Kahvenin Eşsiz Serüveni
“Kötü bir kahve bile hiç kahve olmamasından iyidir."
“Kötü bir kahve bile hiç kahve olmamasından iyidir.” -David Lynch
Yüzyıllardır dünya genelinde çokça kullanılan kahve, Ülkemiz bazında da epey kullanılan bir içecektir. İş yoğunluğundan kaçmak, stres ve yorgunluk halinden bir an olsun kurtulabilmek için bir dayanak haline gelmiştir. Hatta belli bir düzeyde bağımlılık haline geldiği bile gözlemlenebilir.
Peki, bu kadar severek içtiğimiz kahvenin yüzyıllardır süregelen serüvenini biliyor muyuz?
Kahvenin, kim tarafından ve nasıl bulunduğu hakkında birçok rivayet vardır. Kesin bir sonuç elde edilemese de Etiyopya’da çıktığı kabul edilmiştir. Ünü hızla yayılan kahve bitkisi, 15. Yüzyılda ilk olarak Arabistan’ın güneyinde yetiştirilmeye başlanmıştır. Üretilen bitkiden toplanan meyvelerin kabukları ayıklanmış ve ulaşılan çekirdek kavrularak birçok kahve içeceği yapımı için hazır hale gelmiştir.

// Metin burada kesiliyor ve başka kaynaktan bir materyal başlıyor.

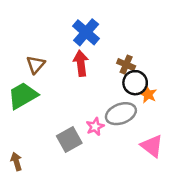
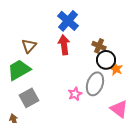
gray ellipse: (121, 114) -> (95, 84), turned -50
gray square: (69, 139) -> (29, 98), moved

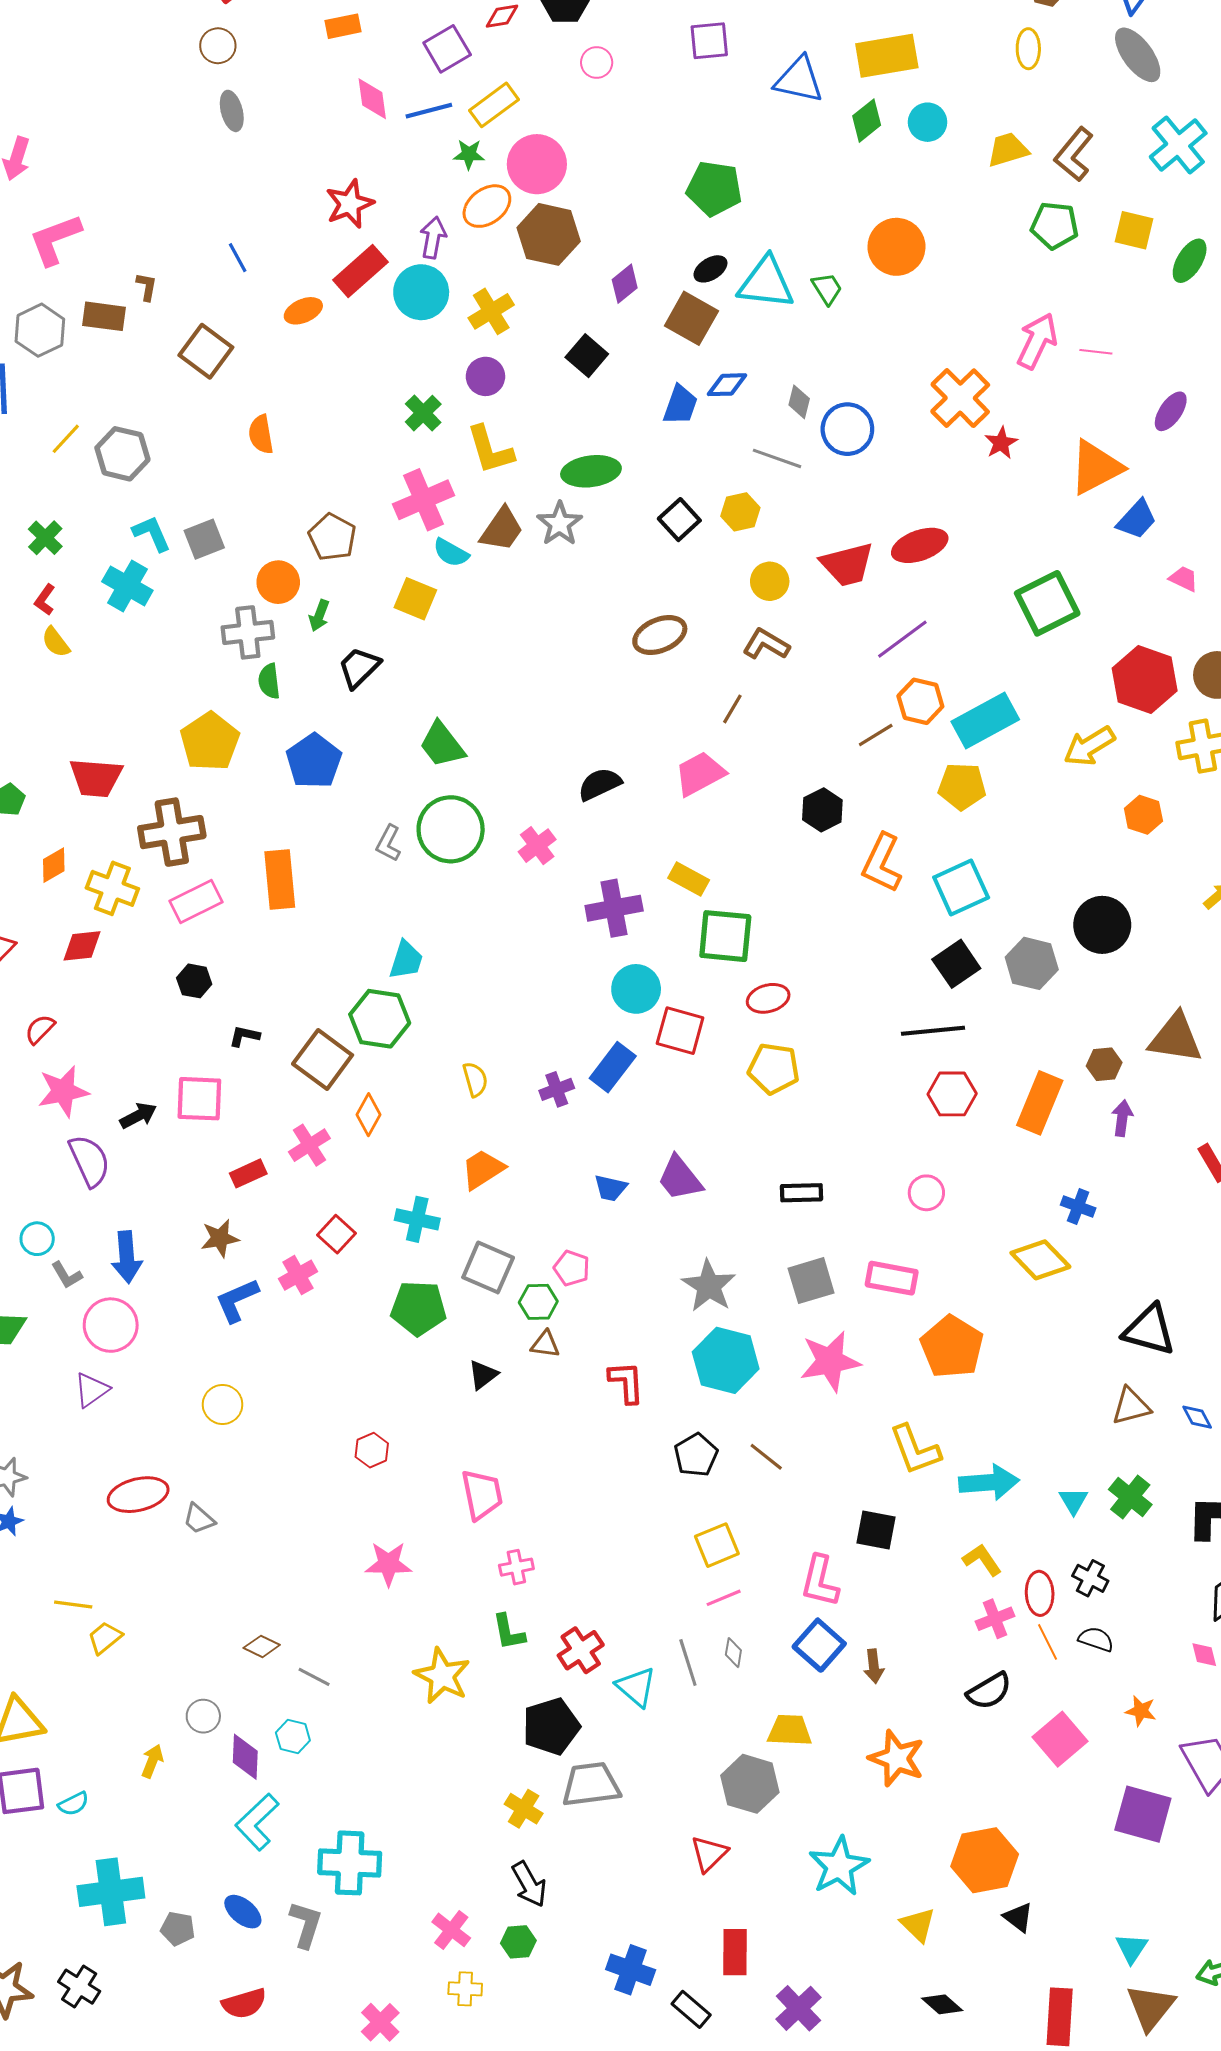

İsmi hakkında ise rivayetler devamlılığını sürdürmektedir. İlk rivayet kahvenin ismini, kahve ağacı olarak adlandırılan “Coffea” kelimesinden aldığıdır. İkinci rivayet ismin, Arapçada iştahı kesildi anlamına gelen “-kahiye” fiilinden alındığı ve son rivayet ise Etiyopya’daki Kaffa bölgesinden alındığıdır.

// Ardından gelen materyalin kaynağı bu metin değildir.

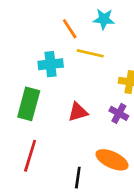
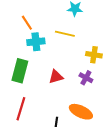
orange line: (70, 29) -> (27, 23), moved

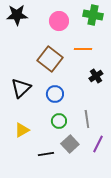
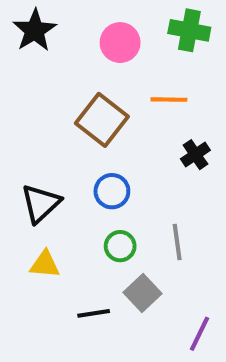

Kahvenin Osmanlı Devletine gelişi ise Yemen Valisi Özdemir Paşa vesilesi ile olmuştur. Kahvenin lezzetini ve ününü gören Paşa, onu İstanbul’a getirmiş ve saraya sunmuştur. Sarayın beğenisini kazanan kahve, büyük ilgi görmüş ve önemli bir içecek haline gelmiştir. Padişahın ve devlet büyüklerinin kahvesini pişiren görevlilere “Kahvecibaşı” rütbesi verilmiş ve bu görevlilerin sadık olmalarına dikkat edilmiştir. Sadece saray ile sınırlı kalmayan kahvenin lezzeti, konaklara ardından evlere taşarak tüm İstanbul’a ve dahi tüm Osmanlıya yayılmıştır.